Report author Matthew Coghlan says a new balance must be found between the market and the state. 

"The investment climate approach is based on the idea that foreign direct investment in particular can stimulate economic activity and trickle down to development and our concern with that approach and with the policy prescriptions that accompany it is that it focuses too much on market-based solutions," said Goghlan.

Coghlan says developing country governments must have the right to choose policies and introduce regulations that work best for their country. He says the private sector can play a major role in ending poverty around the world. But it must be regulated to ensure that markets function fairly.

"What we are interested in seeing in the future is private sector development strategies that include the poor, but also protect them," he said. "We think that corporate accountability needs to move beyond corporate social responsibility and voluntarism."

There are lessons to be learned from the global financial crisis, says Rodrigo Delgado Aguilera, from the London-based research group Chatham House.

He says the crisis has shown that the free market can leave developing economies especially weak during a financial downturn.

"Globalization has made the world more vulnerable," said Aguilera. "And unless you adequately provision yourself against shocks then [I am] not so sure that the fastest growth is going to be worth the extra crises."

He says world leaders have realized that governments must have a role in the economy and that not everything should be left to the market.

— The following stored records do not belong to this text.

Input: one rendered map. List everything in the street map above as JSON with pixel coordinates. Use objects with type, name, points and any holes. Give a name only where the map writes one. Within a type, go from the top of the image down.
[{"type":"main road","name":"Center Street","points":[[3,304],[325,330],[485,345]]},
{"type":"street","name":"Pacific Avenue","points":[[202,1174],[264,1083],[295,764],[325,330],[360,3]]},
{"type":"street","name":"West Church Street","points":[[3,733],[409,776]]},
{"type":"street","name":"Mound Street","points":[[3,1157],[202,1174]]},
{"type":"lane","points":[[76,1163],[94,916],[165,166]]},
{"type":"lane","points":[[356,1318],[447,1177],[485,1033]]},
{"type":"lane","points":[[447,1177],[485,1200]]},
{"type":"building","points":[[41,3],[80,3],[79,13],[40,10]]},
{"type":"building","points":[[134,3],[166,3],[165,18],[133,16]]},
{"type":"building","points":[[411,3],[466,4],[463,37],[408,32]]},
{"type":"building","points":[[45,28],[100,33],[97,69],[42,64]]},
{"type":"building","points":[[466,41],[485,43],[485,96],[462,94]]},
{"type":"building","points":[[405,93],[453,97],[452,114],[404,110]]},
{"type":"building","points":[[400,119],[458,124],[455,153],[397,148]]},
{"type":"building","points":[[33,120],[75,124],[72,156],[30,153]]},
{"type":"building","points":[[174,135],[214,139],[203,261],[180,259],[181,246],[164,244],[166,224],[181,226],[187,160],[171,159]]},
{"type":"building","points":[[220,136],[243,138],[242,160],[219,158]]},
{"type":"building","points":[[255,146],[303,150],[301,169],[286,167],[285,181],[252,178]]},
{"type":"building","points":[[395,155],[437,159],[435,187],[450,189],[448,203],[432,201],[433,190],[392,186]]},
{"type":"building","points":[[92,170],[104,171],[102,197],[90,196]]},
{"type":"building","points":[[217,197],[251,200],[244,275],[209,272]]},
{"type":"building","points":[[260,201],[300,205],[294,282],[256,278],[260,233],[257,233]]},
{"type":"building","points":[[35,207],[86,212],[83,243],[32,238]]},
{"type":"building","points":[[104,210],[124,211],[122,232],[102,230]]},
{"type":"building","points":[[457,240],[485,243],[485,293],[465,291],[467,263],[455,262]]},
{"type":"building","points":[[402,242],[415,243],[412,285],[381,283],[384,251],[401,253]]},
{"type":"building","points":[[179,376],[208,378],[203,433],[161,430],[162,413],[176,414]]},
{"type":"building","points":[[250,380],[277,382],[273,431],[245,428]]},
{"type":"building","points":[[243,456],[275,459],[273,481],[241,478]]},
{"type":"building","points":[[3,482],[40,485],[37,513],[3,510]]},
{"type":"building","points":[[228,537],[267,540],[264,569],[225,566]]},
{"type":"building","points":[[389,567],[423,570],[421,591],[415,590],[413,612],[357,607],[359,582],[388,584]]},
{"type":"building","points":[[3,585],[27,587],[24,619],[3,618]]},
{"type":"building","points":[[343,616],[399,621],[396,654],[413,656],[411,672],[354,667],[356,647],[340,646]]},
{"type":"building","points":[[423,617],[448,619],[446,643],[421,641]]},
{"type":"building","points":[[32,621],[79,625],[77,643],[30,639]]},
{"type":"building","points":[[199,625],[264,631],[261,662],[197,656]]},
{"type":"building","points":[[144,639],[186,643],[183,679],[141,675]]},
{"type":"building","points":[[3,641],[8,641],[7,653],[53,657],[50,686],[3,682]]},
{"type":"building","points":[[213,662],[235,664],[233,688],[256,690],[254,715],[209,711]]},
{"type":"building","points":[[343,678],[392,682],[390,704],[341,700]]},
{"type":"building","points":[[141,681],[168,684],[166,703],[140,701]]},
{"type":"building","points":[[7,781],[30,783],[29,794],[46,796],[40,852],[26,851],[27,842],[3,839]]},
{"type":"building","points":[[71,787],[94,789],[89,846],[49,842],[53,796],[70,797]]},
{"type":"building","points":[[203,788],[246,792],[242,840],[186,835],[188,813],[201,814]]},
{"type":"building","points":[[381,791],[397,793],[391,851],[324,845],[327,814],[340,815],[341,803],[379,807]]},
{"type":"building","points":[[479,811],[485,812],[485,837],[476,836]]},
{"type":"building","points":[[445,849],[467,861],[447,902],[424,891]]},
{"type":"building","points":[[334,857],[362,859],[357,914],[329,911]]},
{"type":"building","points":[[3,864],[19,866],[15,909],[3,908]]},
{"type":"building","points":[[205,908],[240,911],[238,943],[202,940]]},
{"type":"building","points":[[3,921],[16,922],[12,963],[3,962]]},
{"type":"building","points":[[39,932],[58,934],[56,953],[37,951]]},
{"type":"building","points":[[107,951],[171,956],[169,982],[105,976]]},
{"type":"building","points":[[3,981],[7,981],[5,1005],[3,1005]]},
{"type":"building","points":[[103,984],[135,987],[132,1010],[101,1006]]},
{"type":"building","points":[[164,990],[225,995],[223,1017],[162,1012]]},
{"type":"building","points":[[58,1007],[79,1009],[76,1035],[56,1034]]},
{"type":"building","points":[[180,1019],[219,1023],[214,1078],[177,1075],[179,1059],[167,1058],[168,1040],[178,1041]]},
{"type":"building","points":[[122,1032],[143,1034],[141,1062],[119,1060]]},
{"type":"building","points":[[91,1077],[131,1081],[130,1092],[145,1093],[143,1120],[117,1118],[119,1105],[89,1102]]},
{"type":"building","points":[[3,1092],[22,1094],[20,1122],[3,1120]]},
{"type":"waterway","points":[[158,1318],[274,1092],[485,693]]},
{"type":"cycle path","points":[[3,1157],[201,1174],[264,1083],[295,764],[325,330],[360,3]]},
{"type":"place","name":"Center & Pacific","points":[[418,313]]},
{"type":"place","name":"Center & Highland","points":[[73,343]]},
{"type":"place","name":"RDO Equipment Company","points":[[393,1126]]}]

"There is still a strong push towards free-market open-economies, but there is also greater questioning on what are the adverse affects of having these policies," added Aguilera.

Aguilera says changes need to be made, but may not come easily. New trade agreements can take a long time to develop, and it is unclear how best they should be shaped.

Aguilera says giving more power to governments in some developing countries can be problematic.

"In most cases in these countries governments may be excessively corrupt, may already have personal interests at stake," he said. "So it is really difficult to define the line of how far governments should have a role in these processes."

Leaders from the Group of 20 nations met in United States last week for talks on the financial crisis and economic recovery. Policymakers agreed to give emerging countries a greater say at the International Monetary Fund and the World Bank, recognizing their rising influence in the global economy.